Pasado mucho rato, estando yo dormida, entró un hombre en mi casa, y me di cuenta inmediatamente de que el intruso no era Mayral.
»Cogí un puñal, el cobarde se asustó y cayó de rodillas implorando perdón; yo me lancé hacia él para matarle.
»-Si me toca, irá a la guillotina -decía.
»La bajeza de este lenguaje me horrorizó. "Con qué gente me he comprometido", pensé. Tuve la presencia de ánimo de decir a aquel hombre que yo contaba con protecciones en Burdeos y que el señor fiscal general mandaría detenerle si no me decía toda la verdad.

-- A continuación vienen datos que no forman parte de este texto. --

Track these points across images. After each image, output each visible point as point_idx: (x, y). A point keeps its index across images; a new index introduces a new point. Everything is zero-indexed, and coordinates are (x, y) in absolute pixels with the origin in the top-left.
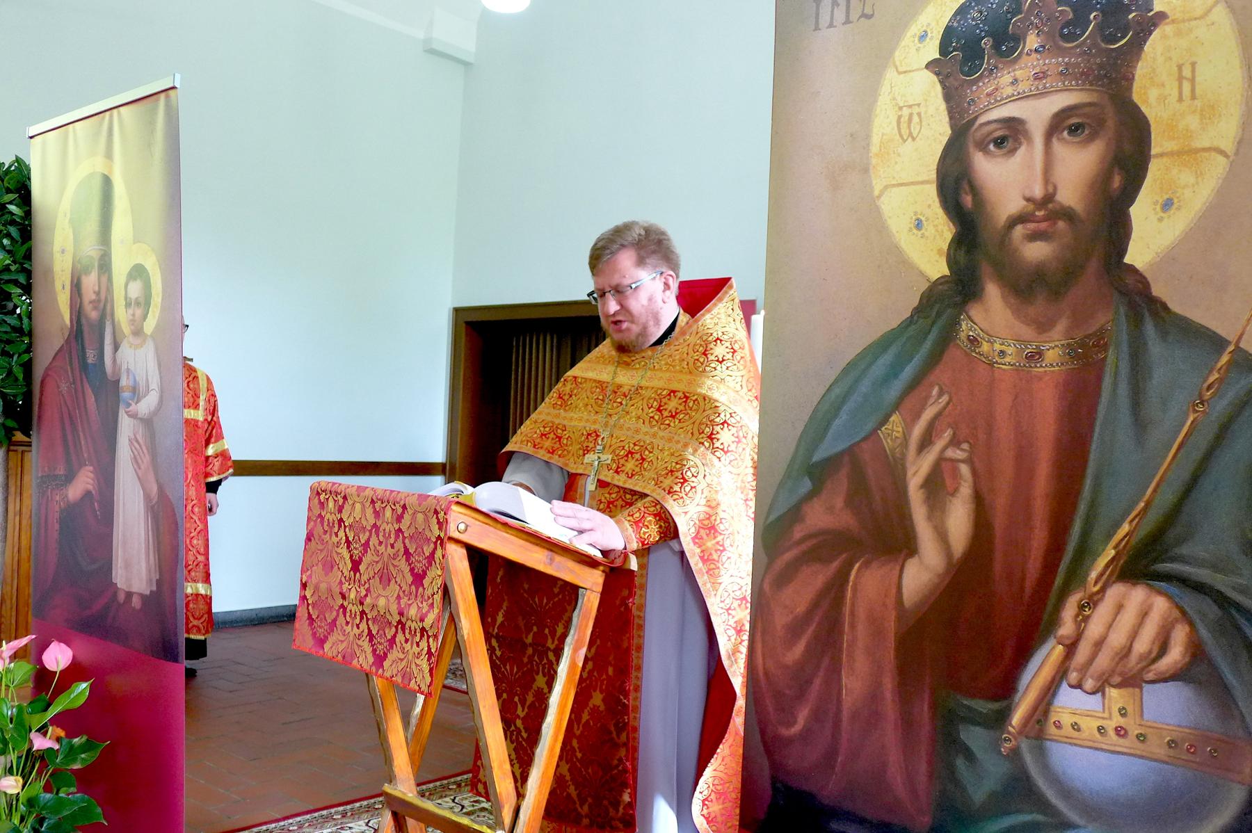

»-Bueno -contestó-, yo no he robado nada de su oro ni de sus brillantes. Mayral acaba de marcharse de Burdeos; va a París con todo el botín. Se ha escapado con la mujer de nuestro director; le dio veinticinco de sus hermosos luises y el director le cedió la mujer. A mí me dio dos luises, que aquí tiene, a menos ,que tenga usted la bondad de dejármelos; Mayral me los dio para que la retuviera el mayor tiempo posible con el fin de llevar él treinta horas de adelanto.
»- ¿Es español? -le pregunté.
»- ¡Español! Es de Santo Domingo, de donde escapó después de robar o asesinar a su amo.
»- ¿A qué vino aquí esta noche? Contéstame -le dije-, o mi tío te mandará a galeras.
»-Como yo vacilaba en venir aquí para guardarla, Mayral me dijo que era usted una mujer muy guapa. «Nada más fácil -me dijo- que ocupar mi sitio a su lado; será gracioso. Ella quiso una vez burlarse de mí; ahora me burlaré yo de ella. Con esta condición, acepté; pero como no me atrevía, vino con la silla de posta hasta la puerca y subió para darle un beso delante de mí, después de esconderme junto a la cama.
También aquí los sollozos ahogaron la voz de Leonor.
-El joven saltimbanqui que estaba conmigo -continuó Leonor- tenía miedo y me daba los detalles más verídicos y desoladores sobre Mayral. Yo estaba muerta de desesperación. «Quizá me ha dado un filtro», pensaba, «pues no puedo odiarle.»
»Y así es, caballero; ni después de tanta infamia puedo odiarle. Sé que le adoro.
Doña Leonor guardó silencio y se quedó pensativa.
«¡Extraña ceguera! -pensó Liéven-. ¡Una mujer tan inteligente y tan joven creer en un sortilegio!»
-En fin -reanudó doña Leonor- , aquel joven, viéndome pensativa, empezó a tener menos miedo. Se fue de repente y, pasada una hora, volvió con un compañero. Tuve que defenderme; fue una lucha tremenda; puede que, al mismo tiempo que pretendían otra cosa, quisieran matarme. Me cogieron mi bolsa y unas alhajillas. Por fin pude llegar a la puerta de la casa; pero, a no ser por usted, probablemente me hubieran perseguido en la calle.
Liéven, cuanto más loca de amor por Mayral veía a Leonor, más la adoraba. Lloró mucho; le besaba la mano. Como él, con palabras veladas, le habló de su amor, Leonor le dijo al cabo de unos días:
-¿Creerá usted, fiel amigo, que me figuro que, si yo pudiera demostrar a Mayral que nunca pretendí burlarme de él, quizá me amaría?
-Tengo muy poco dinero -repuso Liéven-; por aburrimiento, me puse a jugar; pero acaso el banquero al que me recomendó mi padre en Burdeos no me niegue quince o veinte luises si se lo suplico; voy a hacerlo todo, incluso bajezas; con ese dinero podrá usted ira París.
Leonor le abrazó.
-¡Santo Dios, que yo no pueda amarle! Pero ¿es posible que me perdone mis locuras?
-Tan posible, que me casaría con usted loco de alegría y ría a su lado mi vida, considerándome el más afortunado de hombres.
-Pero es que, si encuentro a Mayral, me sé lo bastante loca y miserable para abandonarle a usted, mi bienhechor, y caer a los pies de él.
Liéven enrojeció de ira.
-No hay más que un medio de curarme: matarme -le dijo, cubriéndola de besos.
-Oh, no te mates, amigo mío! -le dijo ella.
No se le ha vuelto a ver. Leonor ha profesado en el convento de las Ursulinas.